(Stored data entries)
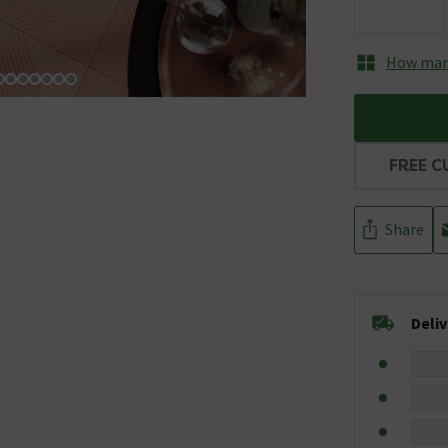
How many
FREE C
Share
Deli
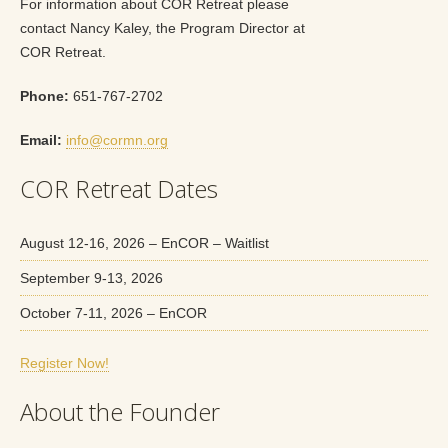
For information about COR Retreat please
contact Nancy Kaley, the Program Director at
COR Retreat.
Phone:
651-767-2702
Email:
info@cormn.org
COR Retreat Dates
August 12-16, 2026 – EnCOR – Waitlist
September 9-13, 2026
October 7-11, 2026 – EnCOR
Register Now!
About the Founder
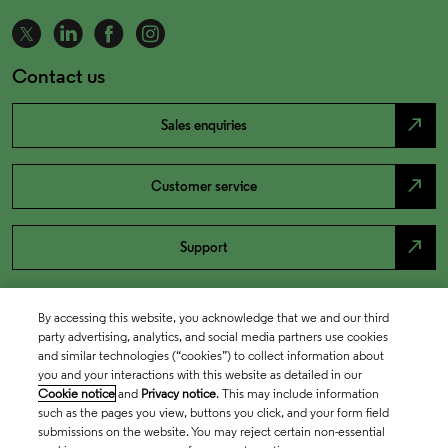
Contact us
north_east
Sales enquiries
north_east
Customer service
north_east
Support
By accessing this website, you acknowledge that we and our third
party advertising, analytics, and social media partners use cookies
and similar technologies (“cookies”) to collect information about
you and your interactions with this website as detailed in our
Cookie notice
and
Privacy notice
. This may include information
such as the pages you view, buttons you click, and your form field
submissions on the website. You may reject certain non-essential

**Work request**
In the copy, include no pictures; otherwise transcribe the entries exactly.

**Exercise response**
How many
FREE C
Share
Deli
For information about COR Retreat please
contact Nancy Kaley, the Program Director at
COR Retreat.
Phone:
651-767-2702
Email:
info@cormn.org
COR Retreat Dates
August 12-16, 2026 – EnCOR – Waitlist
September 9-13, 2026
October 7-11, 2026 – EnCOR
Register Now!
About the Founder
Contact us
north_east
Sales enquiries
north_east
Customer service
north_east
Support
By accessing this website, you acknowledge that we and our third
party advertising, analytics, and social media partners use cookies
and similar technologies (“cookies”) to collect information about
you and your interactions with this website as detailed in our
Cookie notice
and
Privacy notice
. This may include information
such as the pages you view, buttons you click, and your form field
submissions on the website. You may reject certain non-essential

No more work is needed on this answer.